近年來，機器視覺量測之應用越來越廣泛，例如：快速量測、高準度量測以及極端環境下的監控都可應用到機器視覺量測。在這些量測最重要的過程就是標記物的定位。
本研究之目的在建立一套伸長量影像量測系統，利用影像處理方法量測拉伸試驗中試件表面兩標記物形心距離之變化。本文利用兩種圓形標記物形心之量測方法：形心法與圓心法，以及三種影像扭曲之校正方法：反向扭曲校正、雙線性形狀函數校正及二次項形狀函數校正。實驗中分析了兩種量測方法對於不同顏色之標記物、不同影像內插次數、不同標記物尺寸與不同量測視野對於量測穩定性之影響，以及探討標記物位移量測之準確性，並比較三種影像校正方法之校正結果，最後建立伸長量影像量測系統，在拉伸試驗中量測試件上兩標記物形心距離之伸長量。
實驗結果顯示，使用形心法量測白點黑底標記物之量測穩定性最好，在相同標記物尺寸下，影像內插次數越多以及量測視野越小，可提高影像解析度，使量測越穩定，而在相同影像解析度下，標記物尺寸越大，在影像中像素點的數量越多，亦可使量測越穩定。三種影像扭曲校正法中，使用反向扭曲校正後之誤差最小，誤差均在0.2% 以下。在拉伸試驗中，對量測結果作曲線擬合修正可降低影像量測與兩點延伸計間之量測誤差至1 % 以內。動態拉伸量測中，以拉伸夾頭之位移量作為量測標準，將影像伸長量測之結果進行校正後，在夾頭位移1.38 μm前絕對誤差之平均為5 μm，最大誤差為16 μm，在夾頭位移1.38 μm後誤差均小於1 %。
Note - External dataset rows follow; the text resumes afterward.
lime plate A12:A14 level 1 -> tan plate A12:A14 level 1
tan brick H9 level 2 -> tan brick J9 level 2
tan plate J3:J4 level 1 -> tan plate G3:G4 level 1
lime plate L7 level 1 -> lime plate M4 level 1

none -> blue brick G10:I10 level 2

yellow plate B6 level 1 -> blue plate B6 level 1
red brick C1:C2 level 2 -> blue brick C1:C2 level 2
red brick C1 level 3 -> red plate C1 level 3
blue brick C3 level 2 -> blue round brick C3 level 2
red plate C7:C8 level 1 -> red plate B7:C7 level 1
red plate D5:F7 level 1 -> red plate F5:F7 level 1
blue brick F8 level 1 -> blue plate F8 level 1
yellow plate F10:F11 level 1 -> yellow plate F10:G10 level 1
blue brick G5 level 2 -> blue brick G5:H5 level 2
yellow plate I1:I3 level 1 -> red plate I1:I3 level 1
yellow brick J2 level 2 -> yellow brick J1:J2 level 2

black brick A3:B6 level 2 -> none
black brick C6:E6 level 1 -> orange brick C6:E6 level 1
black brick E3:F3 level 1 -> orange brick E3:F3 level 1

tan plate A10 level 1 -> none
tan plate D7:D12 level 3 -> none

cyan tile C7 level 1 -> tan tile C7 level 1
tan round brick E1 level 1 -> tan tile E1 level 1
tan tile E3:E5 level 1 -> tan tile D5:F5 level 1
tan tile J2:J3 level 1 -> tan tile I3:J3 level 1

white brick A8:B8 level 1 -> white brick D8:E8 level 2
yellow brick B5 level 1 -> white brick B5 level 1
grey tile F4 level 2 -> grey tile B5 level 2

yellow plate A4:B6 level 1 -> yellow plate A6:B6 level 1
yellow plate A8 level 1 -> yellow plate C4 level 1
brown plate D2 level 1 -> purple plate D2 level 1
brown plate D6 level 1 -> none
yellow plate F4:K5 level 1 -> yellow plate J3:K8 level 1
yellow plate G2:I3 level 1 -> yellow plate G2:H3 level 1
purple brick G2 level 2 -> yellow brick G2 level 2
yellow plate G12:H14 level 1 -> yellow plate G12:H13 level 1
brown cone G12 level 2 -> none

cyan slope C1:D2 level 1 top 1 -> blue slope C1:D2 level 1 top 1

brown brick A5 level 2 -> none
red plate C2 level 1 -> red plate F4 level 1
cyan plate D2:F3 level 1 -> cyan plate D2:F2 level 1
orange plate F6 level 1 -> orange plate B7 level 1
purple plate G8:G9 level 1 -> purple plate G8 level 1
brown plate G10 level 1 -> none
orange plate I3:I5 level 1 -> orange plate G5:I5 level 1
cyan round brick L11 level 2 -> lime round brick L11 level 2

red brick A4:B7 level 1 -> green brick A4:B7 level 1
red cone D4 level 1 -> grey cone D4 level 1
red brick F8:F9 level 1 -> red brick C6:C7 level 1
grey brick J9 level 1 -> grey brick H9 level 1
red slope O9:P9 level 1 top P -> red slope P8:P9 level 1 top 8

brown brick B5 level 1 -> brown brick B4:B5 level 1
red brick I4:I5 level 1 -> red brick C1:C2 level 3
The purpose of this paper was to develop a vision extension measuring system, using image processing to measure the centroid distance change of two targets on the specimen of tensile test. This paper applied two methods to measure the centroid of circular targets: the centroid method and the center method, and three image distortion calibration methods: inverse distorted calibration, bilinear shape function calibration and quadratic shape function calibration. The experiment analyzed the measuring stability about two measuring methods with different target colors, different times of image interpolation, different target size and different field of view, and discussed the accuracy about measuring the target displacement and compared three image distortion calibration methods, and finally applied the vision measurement system in the tensile test to measure the extension of the target centroid distance.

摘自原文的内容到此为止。